Durante a terceira revolução industrial, a famosa Conferência Mundial sobre Mulheres ocorreu em Pequim, China, em 1995, que reuniu mulheres ativistas em todo o mundo para promulgar um quadro legal de 12 pontos destinado a alcançar a igualdade entre mulheres e homens, meninos e meninas, nas áreas social, econômica e política da sociedade. A Conferência de Pequim deu frutos ao instar os governos a integrar o gênero como um caminho para alcançar a igualdade. Este princípio orientou a elaboração dos Objetivos de Desenvolvimento do Milênio das Nações Unidas, tendo a integração de gênero como um pilar fundamental.
Outros ganhos notáveis para mulheres e meninas durante a terceira revolução industrial incluem mais mulheres liderando países, Wangari Mathai se tornando a primeira mulher africana a ganhar o Prêmio Nobel da Paz, Malala Yousafzai recebendo um Prêmio Nobel da Paz aos 17 anos e Katie Bouman liderando o desenvolvimento de um algoritmo para imagens de buracos negros.
No lado negativo, as mulheres ainda enfrentavam barreiras para obter acesso igualitário à educação. Enquanto isso, questões de saúde como a epidemia de HIV prejudicaram significativamente mulheres e meninas em todo o mundo e criaram barreiras de longo prazo ao acesso à igualdade em algumas áreas.

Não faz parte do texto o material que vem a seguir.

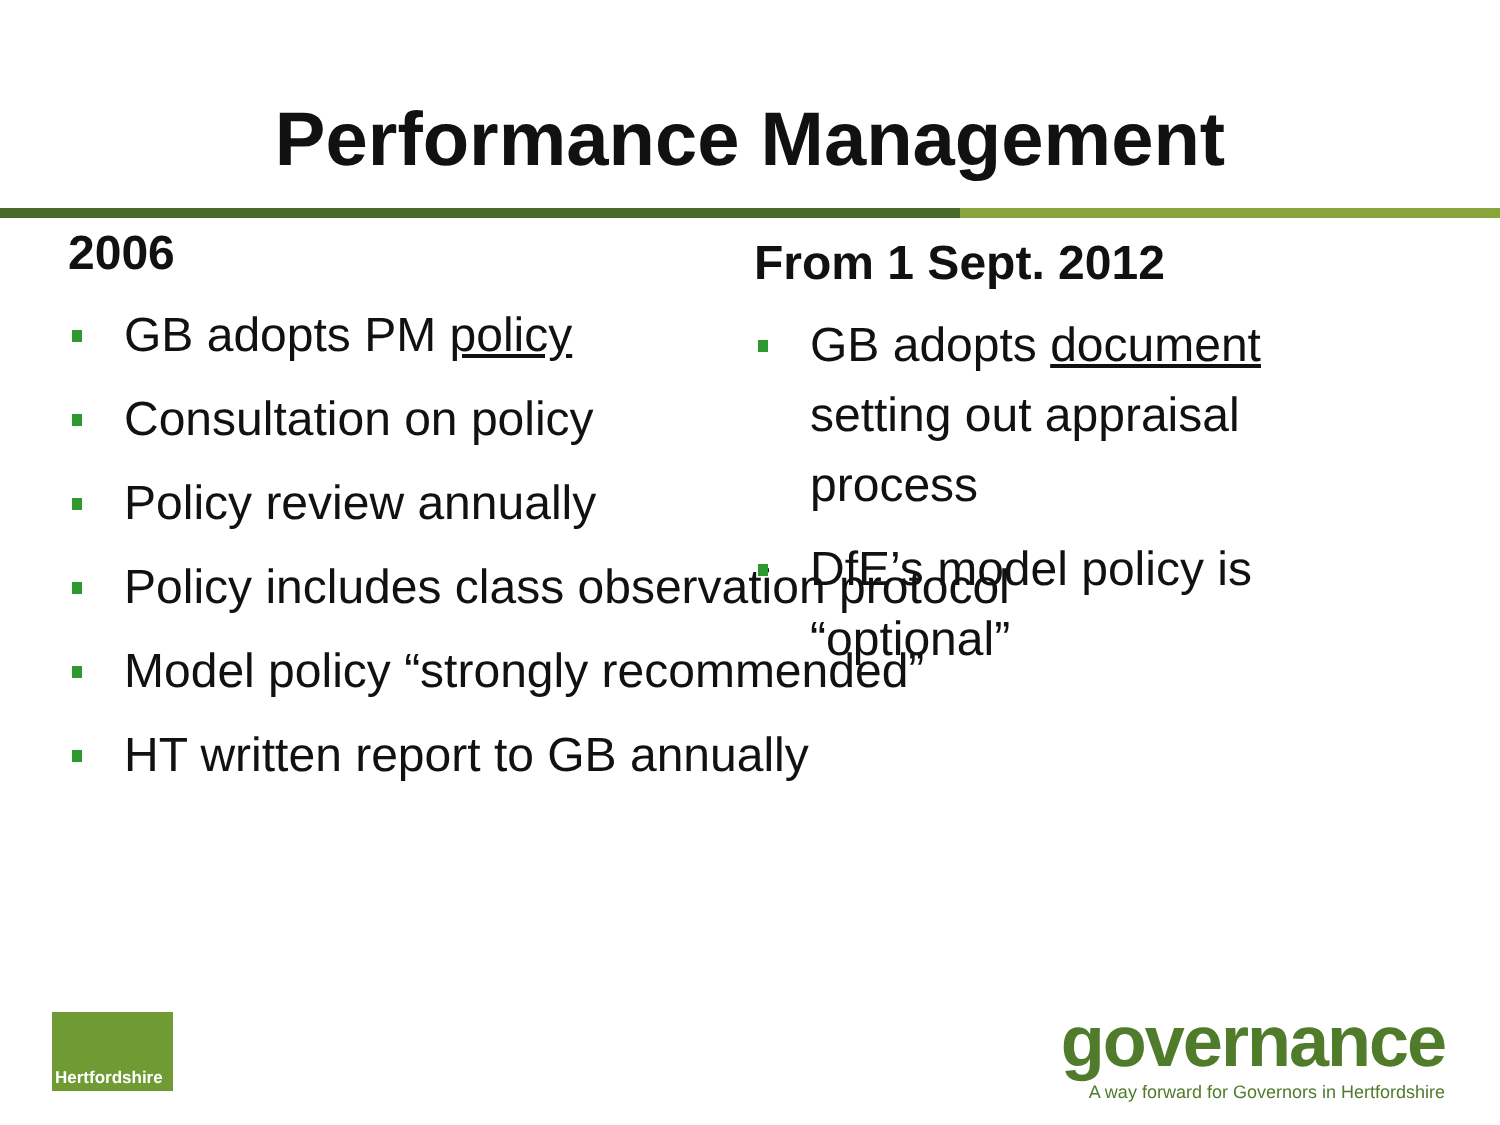Performance Management
2006
GB adopts PM policy
Consultation on policy
Policy review annually
Policy includes class observation protocol
Model policy “strongly recommended”
HT written report to GB annually
From 1 Sept. 2012
GB adopts document setting out appraisal process
DfE’s model policy is “optional”
Hertfordshire
governance
A way forward for Governors in Hertfordshire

A Quarta Revolução Industrial
Avançando para hoje nos encontramos em uma era única em que, ao contrário das revoluções anteriores, a terceira e a quarta revoluções industriais estão acontecendo simultaneamente!

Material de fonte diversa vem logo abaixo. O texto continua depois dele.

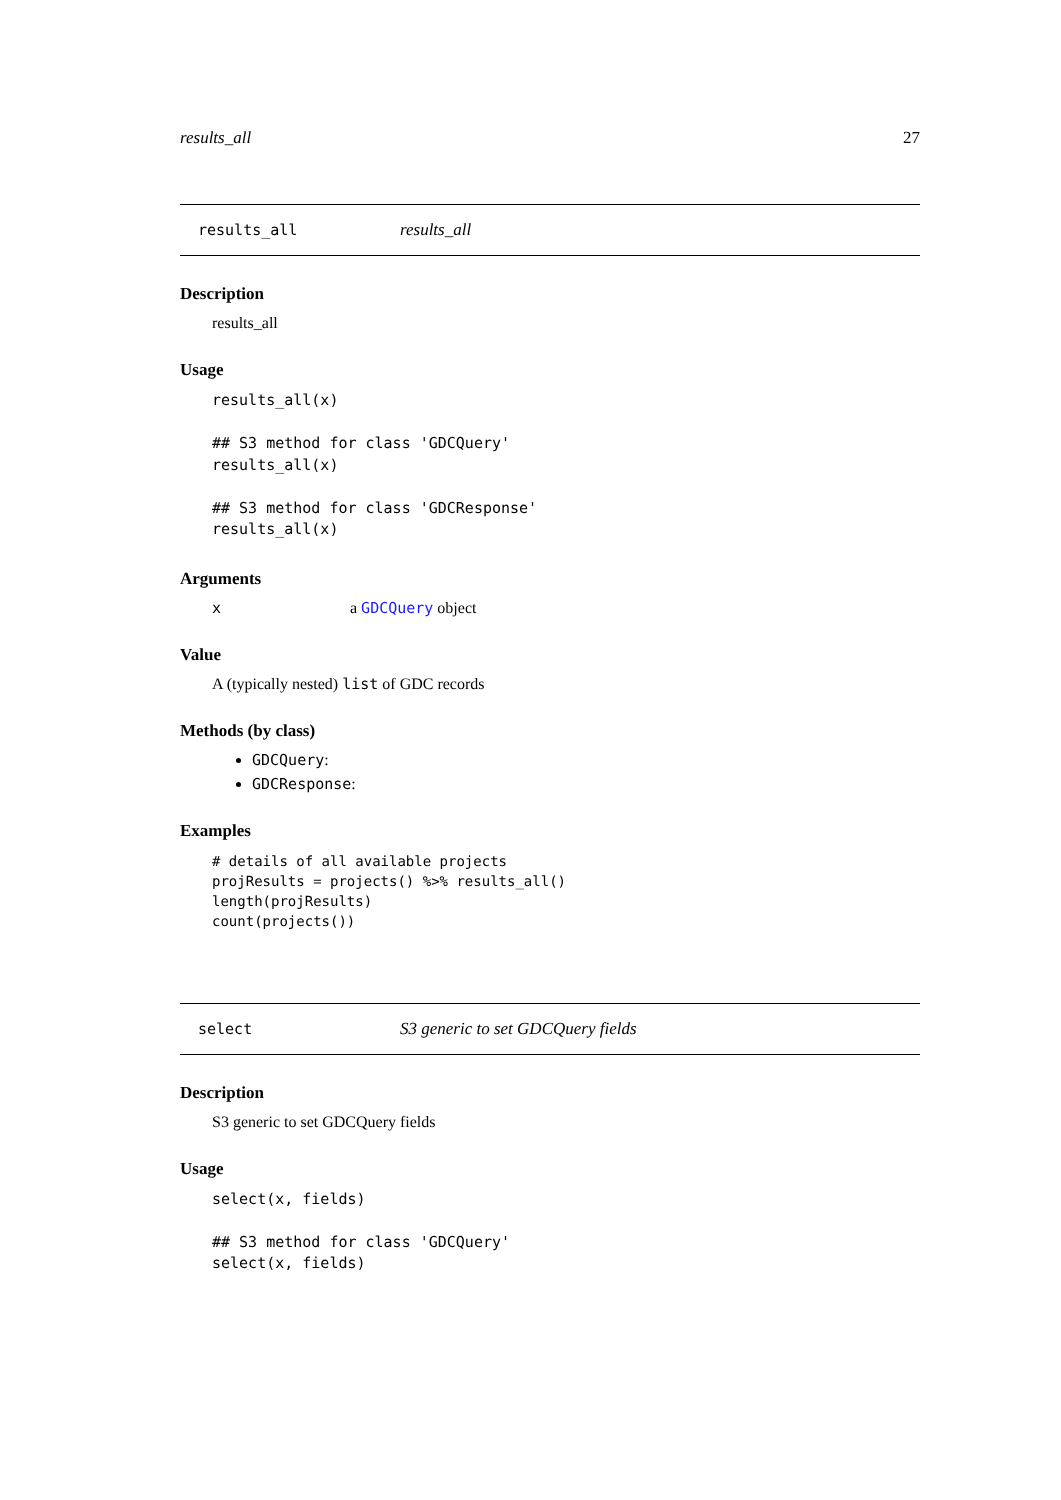results_all 27
results_all results_all
Description
results_all
Usage
results_all(x)

## S3 method for class 'GDCQuery'
results_all(x)

## S3 method for class 'GDCResponse'
results_all(x)
Arguments
xa GDCQuery object
Value
A (typically nested) list of GDC records
Methods (by class)
GDCQuery:
GDCResponse:
Examples
# details of all available projects
projResults = projects() %>% results_all()
length(projResults)
count(projects())
select S3 generic to set GDCQuery fields
Description
S3 generic to set GDCQuery fields
Usage
select(x, fields)

## S3 method for class 'GDCQuery'
select(x, fields)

Estamos vivendo um momento em que a internet está entrelaçada com tecnologias digitais e profundamente enraizada em nossa anatomia humana, social, econômica, política e até física.

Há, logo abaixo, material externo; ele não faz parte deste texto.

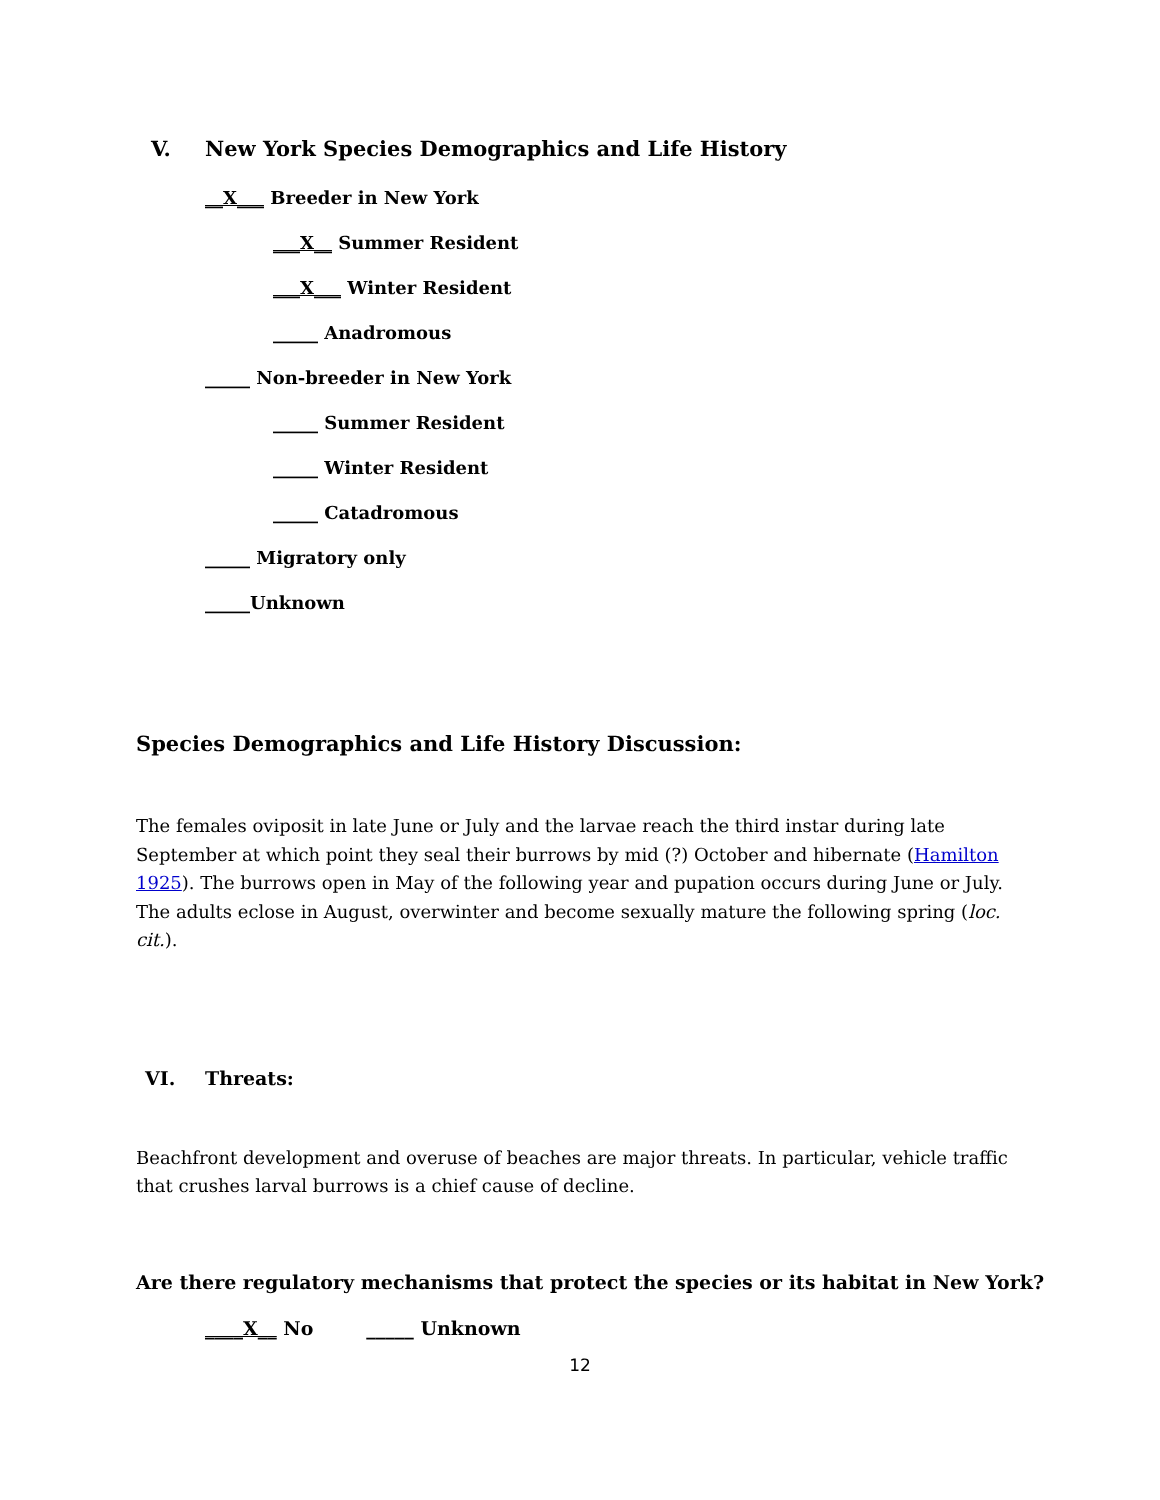V. New York Species Demographics and Life History
__X___ Breeder in New York
___X__ Summer Resident
___X___ Winter Resident
_____ Anadromous
_____ Non-breeder in New York
_____ Summer Resident
_____ Winter Resident
_____ Catadromous
_____ Migratory only
_____Unknown
Species Demographics and Life History Discussion:
The females oviposit in late June or July and the larvae reach the third instar during late September at which point they seal their burrows by mid (?) October and hibernate (Hamilton 1925). The burrows open in May of the following year and pupation occurs during June or July. The adults eclose in August, overwinter and become sexually mature the following spring (loc. cit.).
VI. Threats:
Beachfront development and overuse of beaches are major threats. In particular, vehicle traffic that crushes larval burrows is a chief cause of decline.
Are there regulatory mechanisms that protect the species or its habitat in New York?
____X__ No _____ Unknown
12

Simultaneamente, estamos a menos de cinco anos de 2030, quando se espera que os Objetivos de Desenvolvimento Sustentável das Nações Unidas se concretizem, incluindo a agenda para reduzir as desigualdades para as mulheres e a igualdade de gênero.
É assustador que, em qualquer ano, menos de 2% das mulheres e meninas em startups de tecnologia recebam financiamento de investidores e subsídios para fazer protótipos ou escalonar suas inovações globalmente, com em algumas partes do mundo as estatísticas registrando 0%.
Além disso, 50% das mulheres e meninas não puderam retomar seus empregos normais após a COVID-19. Essa realidade efetivamente atrasou nossas conquistas anteriores em igualdade de gênero
À medida que navegamos na quarta revolução industrial, devemos ser consistentes em garantir que os ganhos tecnológicos projetados, como o da blockchain, beneficiem mulheres e meninas africanas. Um exemplo é garantir a elas acesso à educação e obter independência financeira, o que é dificultado por apenas 20% das mulheres no continente terem acesso a contas bancárias hoje.
Além disso, devemos encontrar maneiras de garantir que as tecnologias emergentes na agricultura promovam a agricultura não baseada em terra, uma vez que apenas 15% das mulheres possuem terras cultiváveis em todo o mundo, tornando difícil para elas influenciar a produção agrícola.
Por último, espero que a quarta revolução industrial torne mais fácil para mulheres e meninas em ambientes vulneráveis usarem seus telefones para relatar casos de violência baseada em gênero diretamente à polícia e registrar processos judiciais. Isso pode ser possível financiando soluções tecnológicas que atendam às necessidades de mulheres e meninas vítimas e sobreviventes de violência de gênero.
Tenho esperança de que a tecnologia inclusiva seja a peça que falta em um quebra-cabeça necessário para preencher a lacuna na igualdade de gênero à medida que entramos no futuro das revoluções industriais baseadas em tecnologia.